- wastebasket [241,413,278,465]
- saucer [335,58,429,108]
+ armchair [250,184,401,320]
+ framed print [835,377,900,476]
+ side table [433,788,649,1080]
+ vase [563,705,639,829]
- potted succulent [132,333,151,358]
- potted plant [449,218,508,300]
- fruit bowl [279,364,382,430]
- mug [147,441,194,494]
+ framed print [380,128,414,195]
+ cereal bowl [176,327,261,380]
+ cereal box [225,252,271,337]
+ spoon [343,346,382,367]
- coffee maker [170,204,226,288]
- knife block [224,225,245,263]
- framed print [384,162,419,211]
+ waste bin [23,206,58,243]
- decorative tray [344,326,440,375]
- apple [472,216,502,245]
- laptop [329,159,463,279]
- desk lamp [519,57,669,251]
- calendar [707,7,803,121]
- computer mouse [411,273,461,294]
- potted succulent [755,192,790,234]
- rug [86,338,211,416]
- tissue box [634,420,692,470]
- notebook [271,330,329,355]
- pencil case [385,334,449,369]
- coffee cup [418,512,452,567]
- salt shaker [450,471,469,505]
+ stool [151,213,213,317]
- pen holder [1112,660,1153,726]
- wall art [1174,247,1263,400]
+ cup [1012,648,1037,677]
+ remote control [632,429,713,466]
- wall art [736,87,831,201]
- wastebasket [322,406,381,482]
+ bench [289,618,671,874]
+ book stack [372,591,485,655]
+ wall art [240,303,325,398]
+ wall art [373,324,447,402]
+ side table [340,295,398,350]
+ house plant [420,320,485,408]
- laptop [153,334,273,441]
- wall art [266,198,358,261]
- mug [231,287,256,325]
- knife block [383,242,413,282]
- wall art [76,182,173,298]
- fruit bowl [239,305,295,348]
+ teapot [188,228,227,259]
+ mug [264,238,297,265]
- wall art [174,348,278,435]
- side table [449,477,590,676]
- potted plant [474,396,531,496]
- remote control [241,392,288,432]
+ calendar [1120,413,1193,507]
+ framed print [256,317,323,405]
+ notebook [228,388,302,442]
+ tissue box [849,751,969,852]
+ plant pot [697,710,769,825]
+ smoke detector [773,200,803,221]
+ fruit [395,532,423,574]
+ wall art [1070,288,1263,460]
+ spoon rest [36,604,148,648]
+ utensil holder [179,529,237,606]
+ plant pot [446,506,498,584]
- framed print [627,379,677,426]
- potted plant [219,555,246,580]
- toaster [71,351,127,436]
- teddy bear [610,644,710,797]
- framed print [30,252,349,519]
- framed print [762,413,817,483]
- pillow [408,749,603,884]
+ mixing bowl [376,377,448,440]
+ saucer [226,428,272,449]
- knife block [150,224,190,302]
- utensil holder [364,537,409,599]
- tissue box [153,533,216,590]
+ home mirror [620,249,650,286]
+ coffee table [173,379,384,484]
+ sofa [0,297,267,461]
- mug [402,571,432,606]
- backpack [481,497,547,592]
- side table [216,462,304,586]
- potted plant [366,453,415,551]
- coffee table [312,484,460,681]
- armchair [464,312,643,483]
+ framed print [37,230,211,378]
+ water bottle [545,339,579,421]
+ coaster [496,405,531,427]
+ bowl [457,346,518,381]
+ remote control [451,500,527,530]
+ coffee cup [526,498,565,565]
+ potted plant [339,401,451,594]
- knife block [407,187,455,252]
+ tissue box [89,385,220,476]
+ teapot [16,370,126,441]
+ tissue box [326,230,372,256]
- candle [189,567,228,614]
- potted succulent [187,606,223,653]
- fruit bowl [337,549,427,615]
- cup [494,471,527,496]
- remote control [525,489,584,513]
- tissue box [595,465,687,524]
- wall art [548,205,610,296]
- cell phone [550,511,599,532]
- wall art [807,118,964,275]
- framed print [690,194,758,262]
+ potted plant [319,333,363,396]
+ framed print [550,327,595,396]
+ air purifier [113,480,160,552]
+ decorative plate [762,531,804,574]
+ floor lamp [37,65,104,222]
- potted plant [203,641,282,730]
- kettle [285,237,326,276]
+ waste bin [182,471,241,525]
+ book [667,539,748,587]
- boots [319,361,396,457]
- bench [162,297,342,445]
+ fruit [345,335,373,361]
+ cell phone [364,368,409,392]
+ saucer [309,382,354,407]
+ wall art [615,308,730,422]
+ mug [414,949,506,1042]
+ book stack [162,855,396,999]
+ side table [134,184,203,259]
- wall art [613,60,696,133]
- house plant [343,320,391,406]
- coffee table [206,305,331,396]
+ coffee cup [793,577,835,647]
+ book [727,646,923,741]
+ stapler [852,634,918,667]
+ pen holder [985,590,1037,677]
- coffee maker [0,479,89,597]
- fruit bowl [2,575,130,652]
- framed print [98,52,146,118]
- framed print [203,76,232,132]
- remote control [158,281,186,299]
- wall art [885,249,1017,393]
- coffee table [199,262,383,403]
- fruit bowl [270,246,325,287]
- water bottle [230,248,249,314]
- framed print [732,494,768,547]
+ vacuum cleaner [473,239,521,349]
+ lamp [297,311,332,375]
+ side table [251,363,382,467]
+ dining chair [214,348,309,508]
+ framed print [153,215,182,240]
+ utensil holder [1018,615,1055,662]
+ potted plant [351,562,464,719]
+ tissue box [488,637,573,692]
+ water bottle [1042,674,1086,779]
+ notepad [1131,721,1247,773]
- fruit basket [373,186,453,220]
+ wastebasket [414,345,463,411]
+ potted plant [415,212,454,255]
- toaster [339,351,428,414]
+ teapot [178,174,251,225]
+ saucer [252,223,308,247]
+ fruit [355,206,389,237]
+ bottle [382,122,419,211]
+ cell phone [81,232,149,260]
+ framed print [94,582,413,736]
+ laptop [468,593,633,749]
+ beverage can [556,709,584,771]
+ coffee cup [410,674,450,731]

________________________________________

> WORK INSTRUCTION: Give the number of lines containing "decorative" in the entries, and no other text.

> SOLUTION TO THIS PROBLEM: 2